── Extracted entries
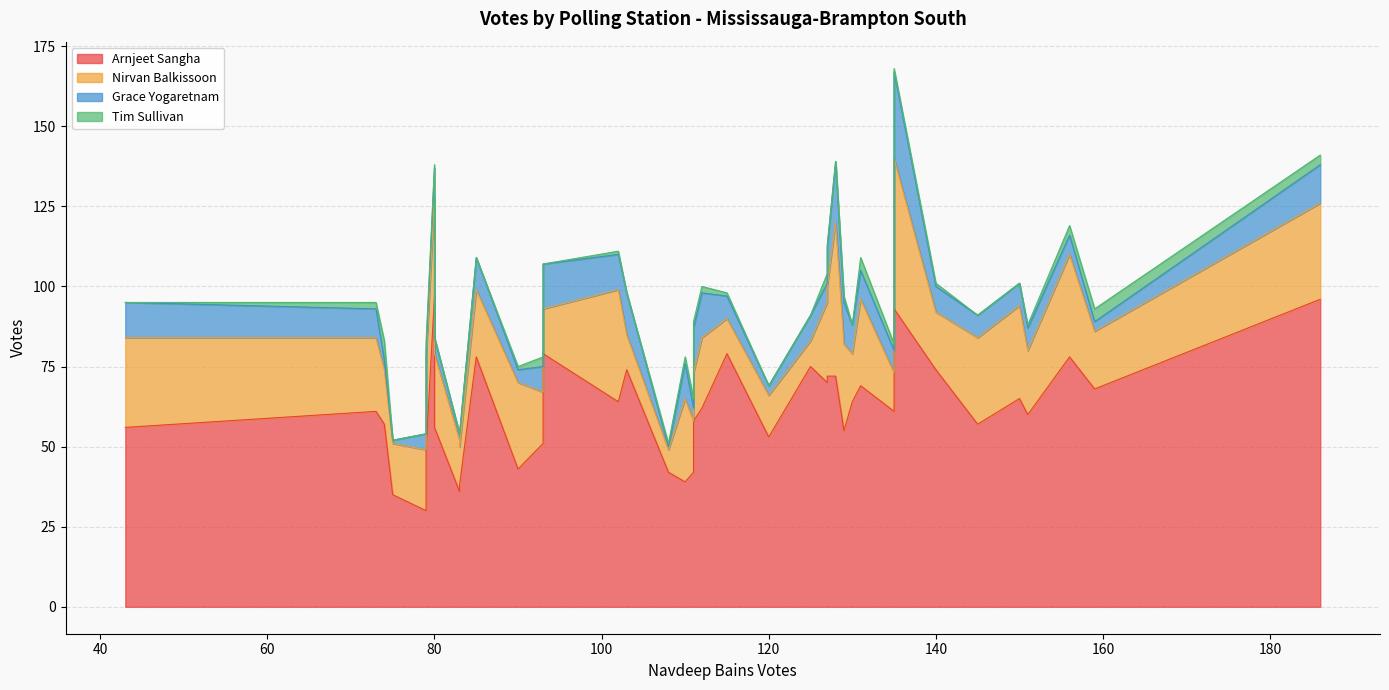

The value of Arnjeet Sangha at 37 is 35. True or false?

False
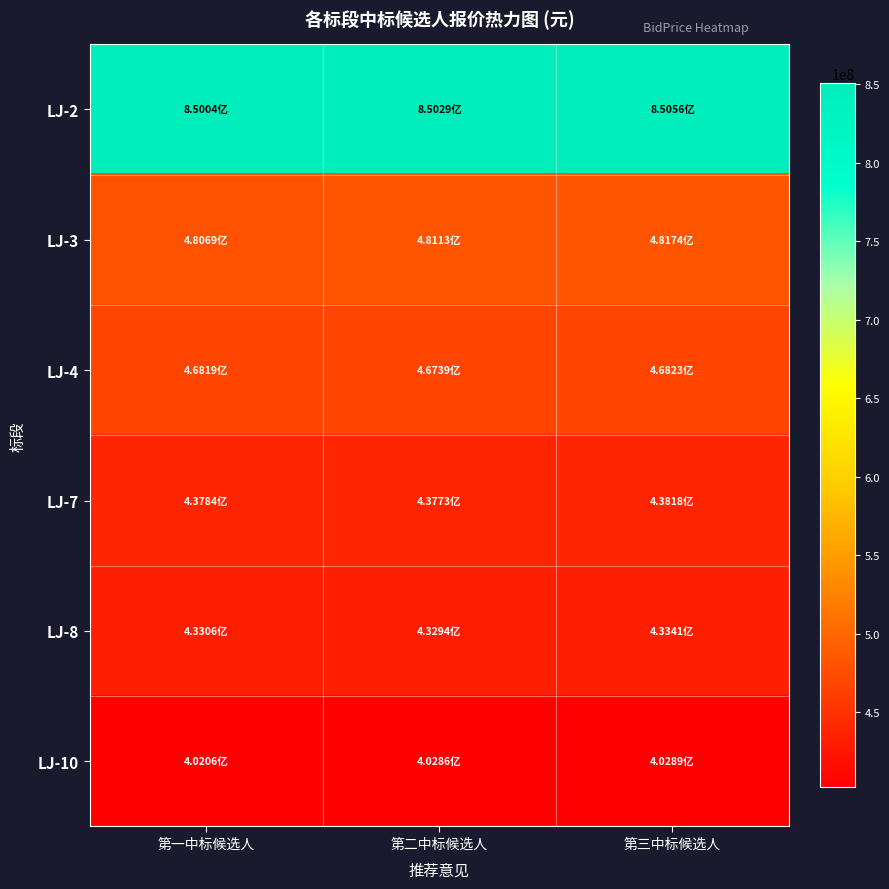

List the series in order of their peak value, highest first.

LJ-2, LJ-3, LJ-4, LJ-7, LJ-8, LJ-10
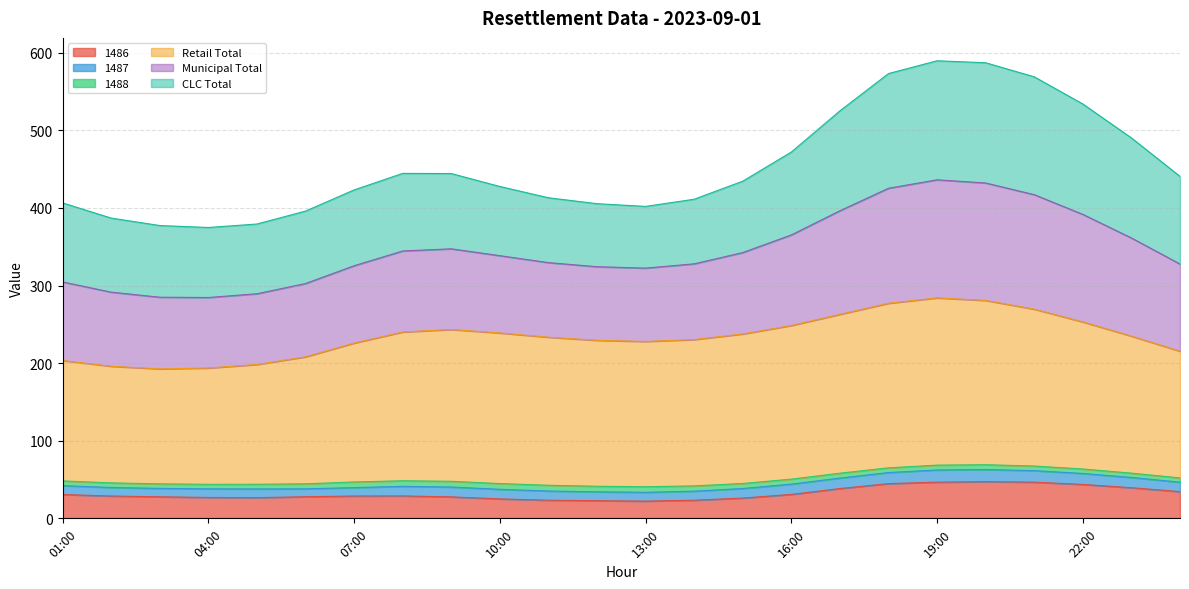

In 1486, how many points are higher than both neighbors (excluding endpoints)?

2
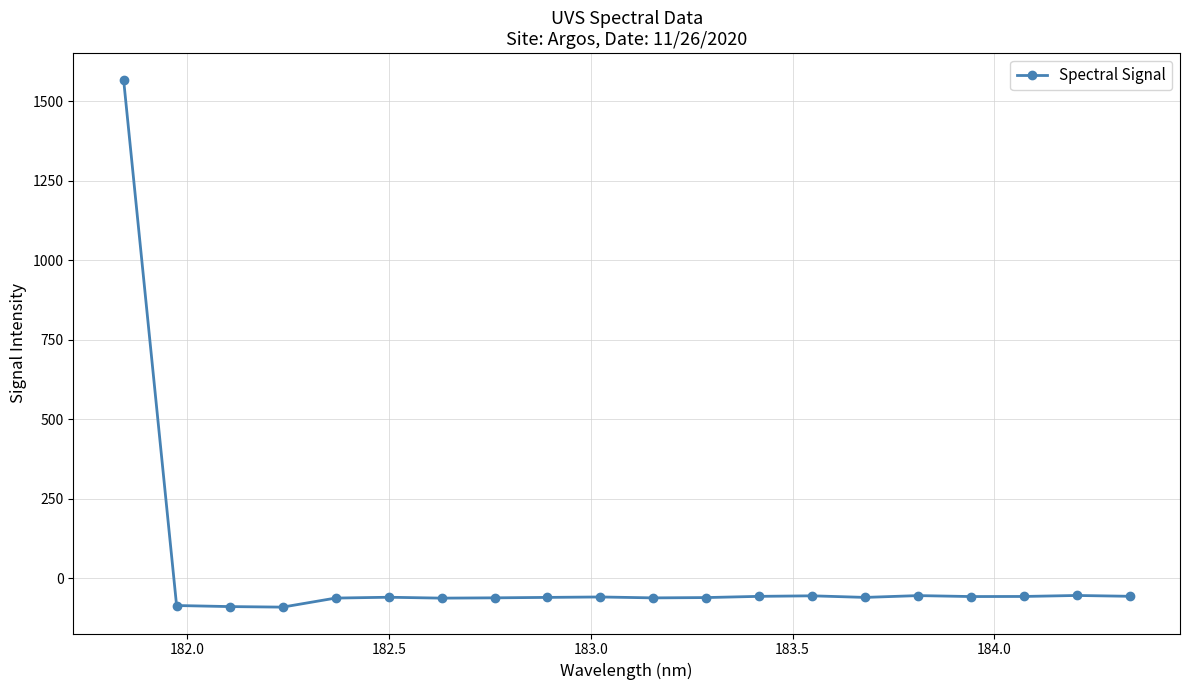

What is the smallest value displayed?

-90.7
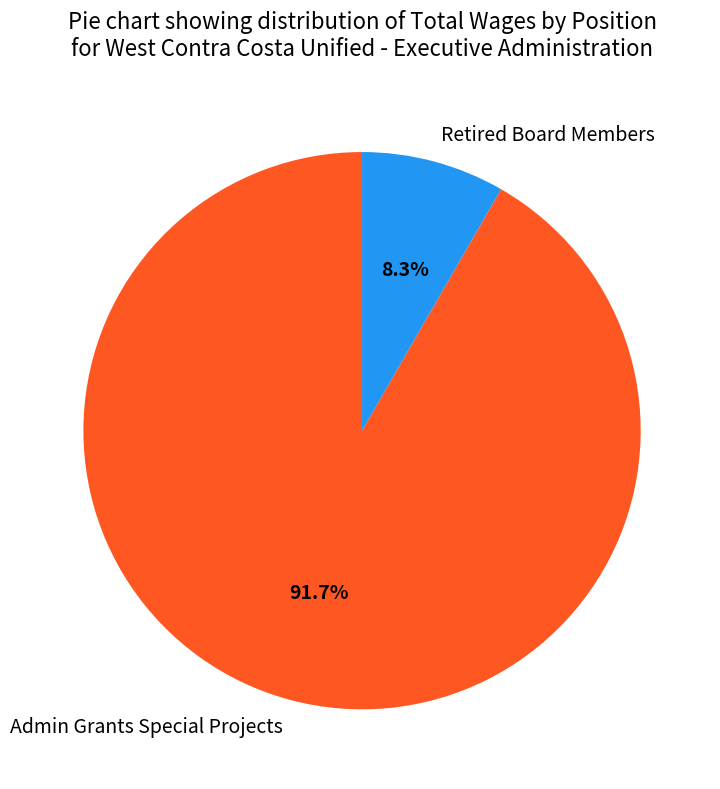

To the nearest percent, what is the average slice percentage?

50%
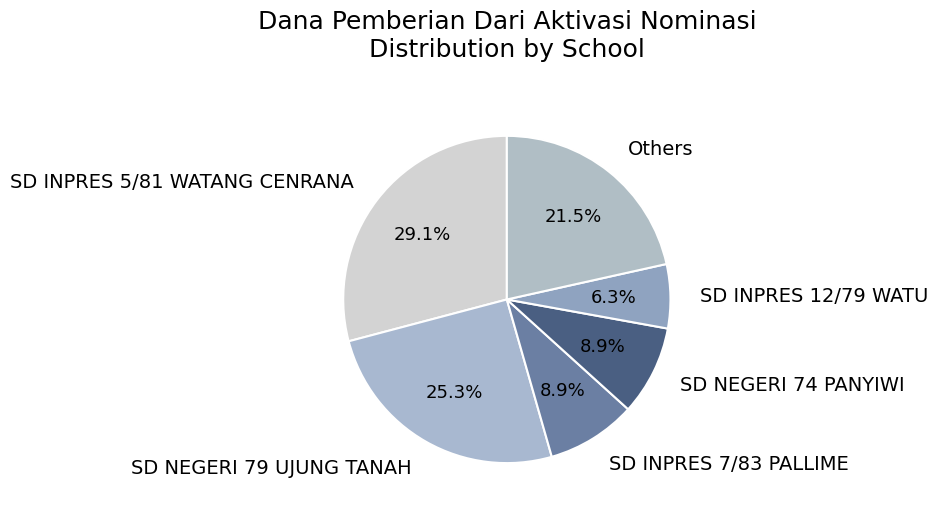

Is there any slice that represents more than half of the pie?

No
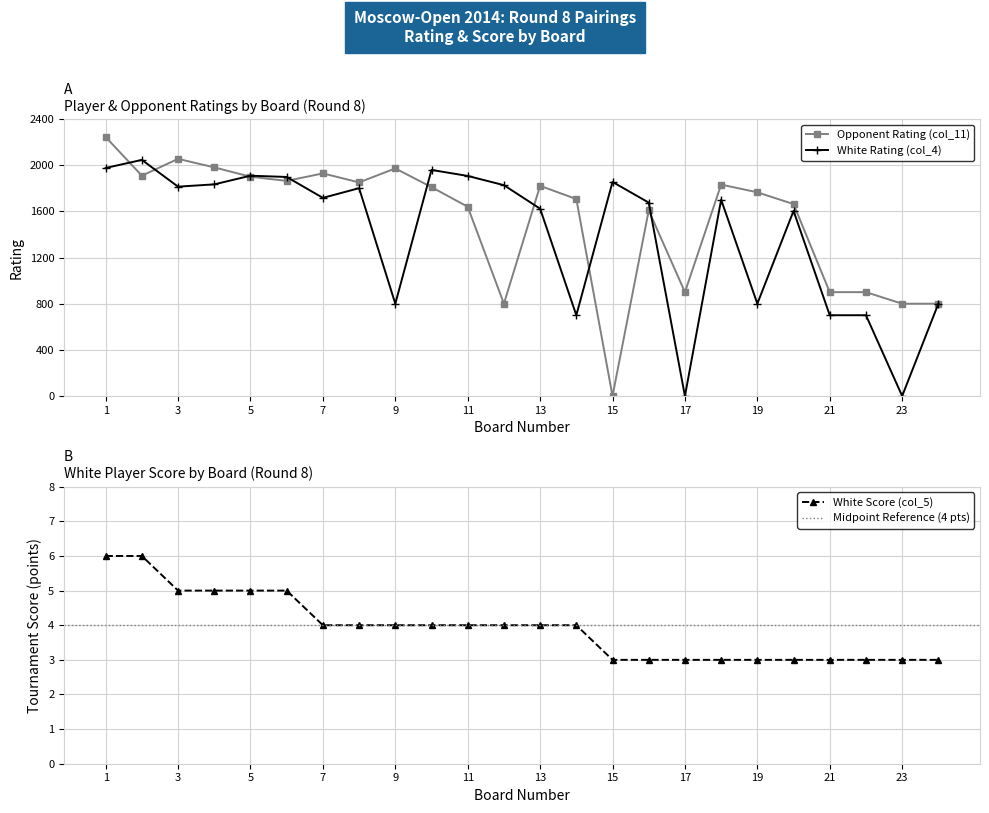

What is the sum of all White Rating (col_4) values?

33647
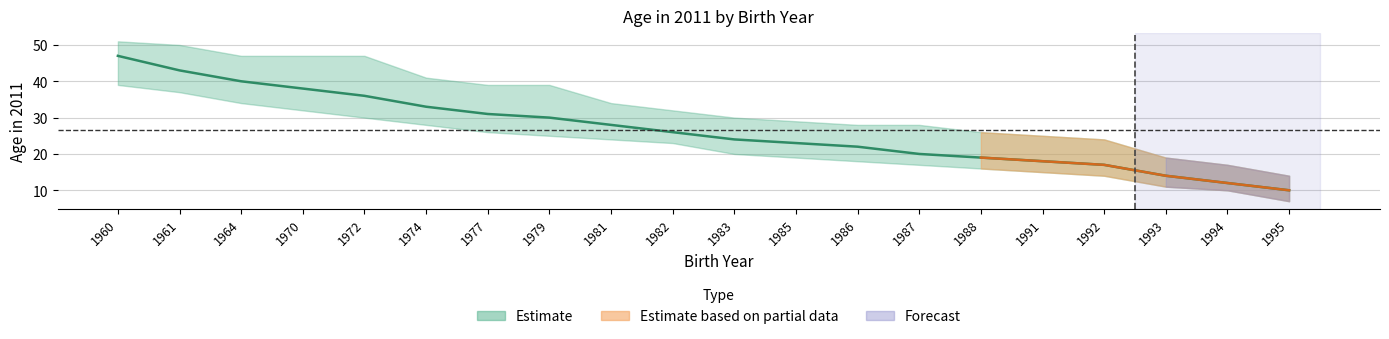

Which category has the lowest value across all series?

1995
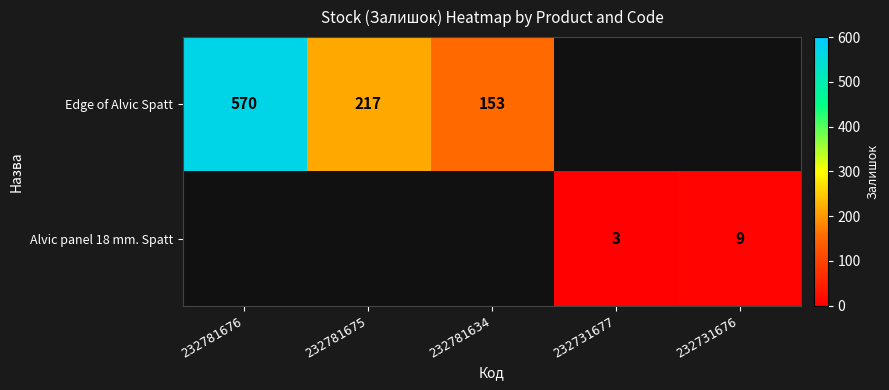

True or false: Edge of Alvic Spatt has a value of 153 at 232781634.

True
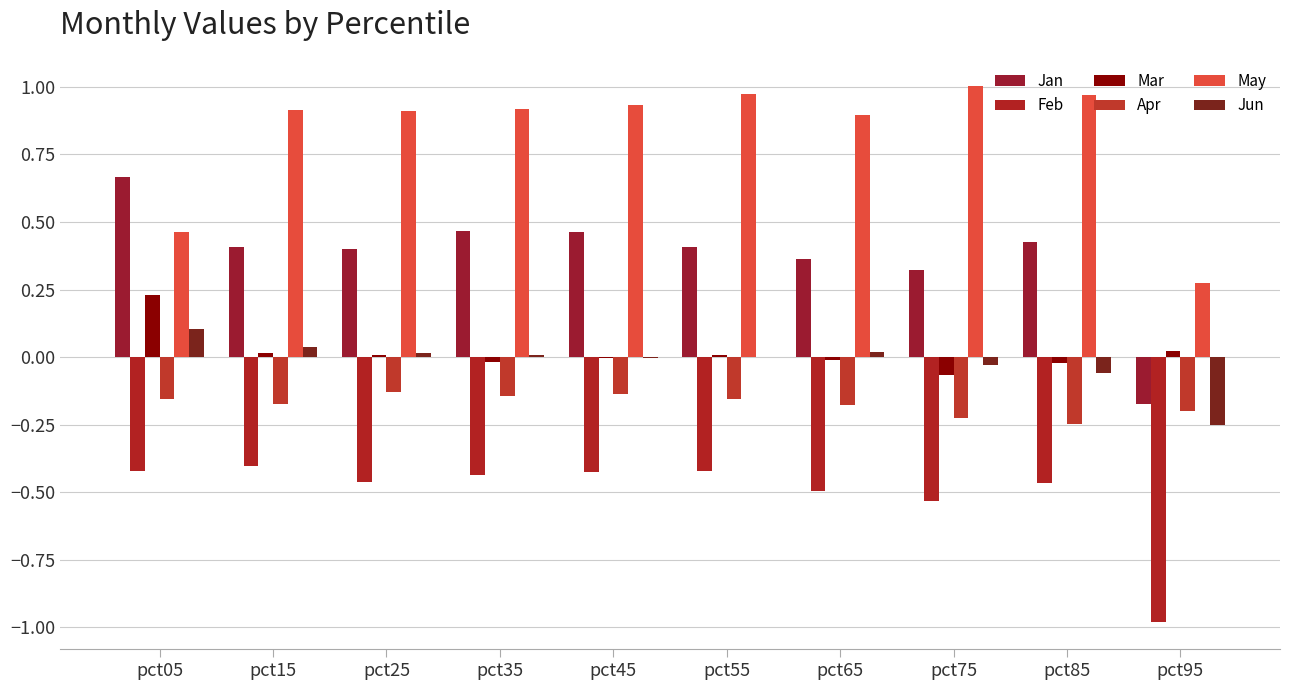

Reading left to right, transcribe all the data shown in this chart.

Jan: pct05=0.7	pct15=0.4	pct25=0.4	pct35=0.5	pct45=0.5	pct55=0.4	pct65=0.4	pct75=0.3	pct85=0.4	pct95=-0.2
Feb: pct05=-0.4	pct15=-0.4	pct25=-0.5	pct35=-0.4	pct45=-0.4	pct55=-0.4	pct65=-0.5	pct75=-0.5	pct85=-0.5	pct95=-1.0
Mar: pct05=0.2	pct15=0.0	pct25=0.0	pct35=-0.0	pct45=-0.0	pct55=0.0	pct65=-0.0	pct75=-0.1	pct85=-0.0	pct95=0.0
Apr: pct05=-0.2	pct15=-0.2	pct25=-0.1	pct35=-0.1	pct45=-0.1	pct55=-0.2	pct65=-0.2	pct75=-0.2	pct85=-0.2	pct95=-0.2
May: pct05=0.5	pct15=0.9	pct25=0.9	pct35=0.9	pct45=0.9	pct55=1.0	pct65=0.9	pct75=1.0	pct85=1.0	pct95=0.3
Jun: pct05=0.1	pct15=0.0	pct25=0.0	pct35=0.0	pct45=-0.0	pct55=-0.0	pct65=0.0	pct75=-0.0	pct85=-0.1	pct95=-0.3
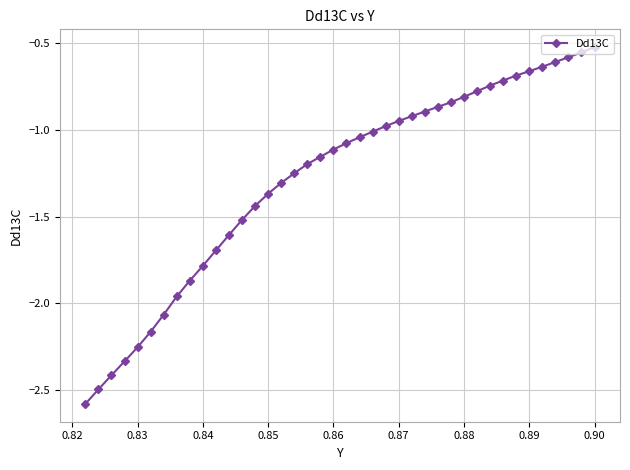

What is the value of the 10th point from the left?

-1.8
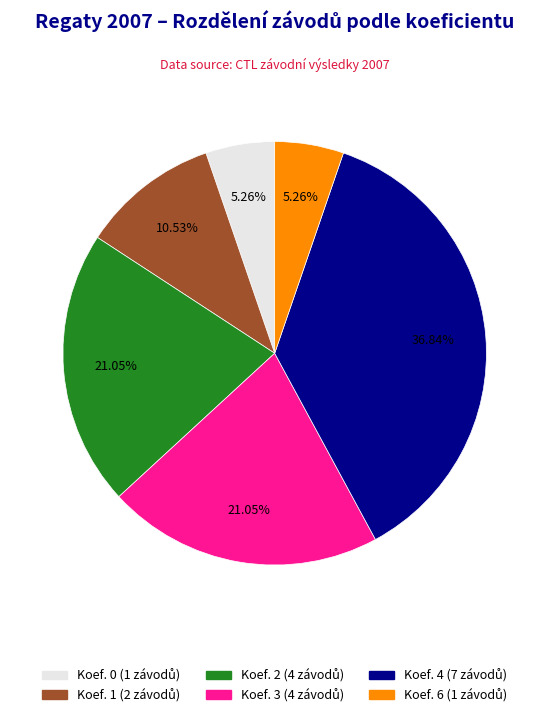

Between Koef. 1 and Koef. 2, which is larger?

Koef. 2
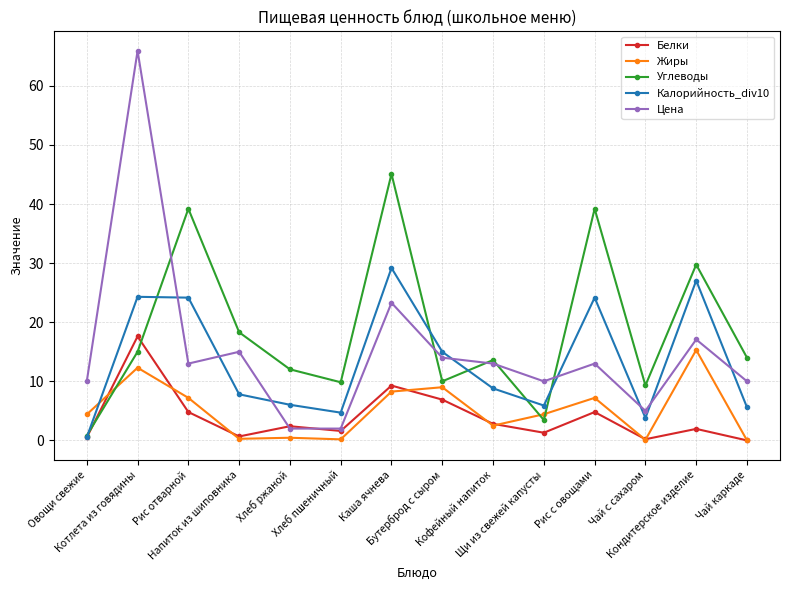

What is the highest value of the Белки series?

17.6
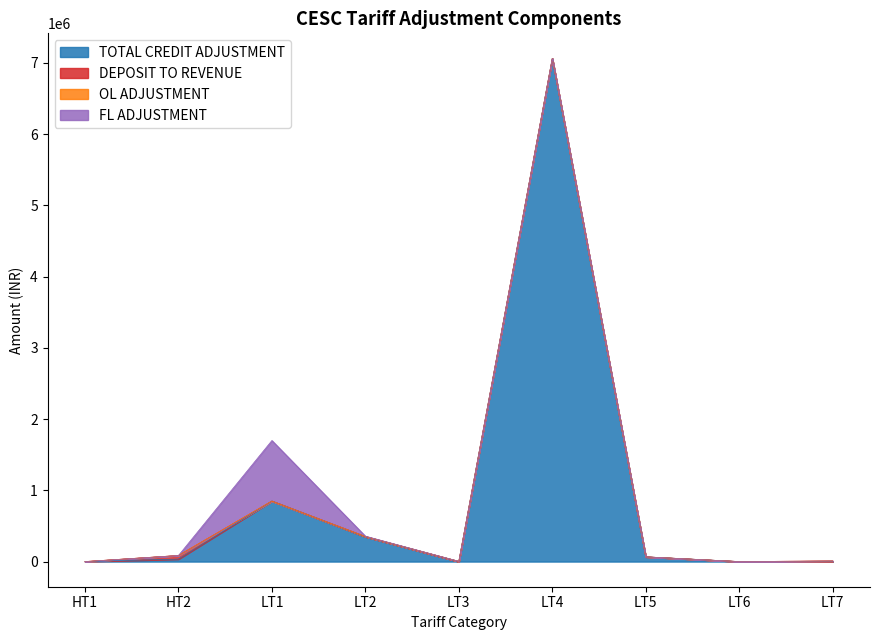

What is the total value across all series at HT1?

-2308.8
────
> **To-do item**: Can you copy all of the material above word for word, leaving out the pictures?

> **Answer to the exercise**:
The value of Arnjeet Sangha at 37 is 35. True or false?

False

List the series in order of their peak value, highest first.

LJ-2, LJ-3, LJ-4, LJ-7, LJ-8, LJ-10

In 1486, how many points are higher than both neighbors (excluding endpoints)?

2

What is the smallest value displayed?

-90.7

To the nearest percent, what is the average slice percentage?

50%

Is there any slice that represents more than half of the pie?

No

What is the sum of all White Rating (col_4) values?

33647

Which category has the lowest value across all series?

1995

True or false: Edge of Alvic Spatt has a value of 153 at 232781634.

True

Reading left to right, transcribe all the data shown in this chart.

Jan: pct05=0.7	pct15=0.4	pct25=0.4	pct35=0.5	pct45=0.5	pct55=0.4	pct65=0.4	pct75=0.3	pct85=0.4	pct95=-0.2
Feb: pct05=-0.4	pct15=-0.4	pct25=-0.5	pct35=-0.4	pct45=-0.4	pct55=-0.4	pct65=-0.5	pct75=-0.5	pct85=-0.5	pct95=-1.0
Mar: pct05=0.2	pct15=0.0	pct25=0.0	pct35=-0.0	pct45=-0.0	pct55=0.0	pct65=-0.0	pct75=-0.1	pct85=-0.0	pct95=0.0
Apr: pct05=-0.2	pct15=-0.2	pct25=-0.1	pct35=-0.1	pct45=-0.1	pct55=-0.2	pct65=-0.2	pct75=-0.2	pct85=-0.2	pct95=-0.2
May: pct05=0.5	pct15=0.9	pct25=0.9	pct35=0.9	pct45=0.9	pct55=1.0	pct65=0.9	pct75=1.0	pct85=1.0	pct95=0.3
Jun: pct05=0.1	pct15=0.0	pct25=0.0	pct35=0.0	pct45=-0.0	pct55=-0.0	pct65=0.0	pct75=-0.0	pct85=-0.1	pct95=-0.3

What is the value of the 10th point from the left?

-1.8

Between Koef. 1 and Koef. 2, which is larger?

Koef. 2

What is the highest value of the Белки series?

17.6

What is the total value across all series at HT1?

-2308.8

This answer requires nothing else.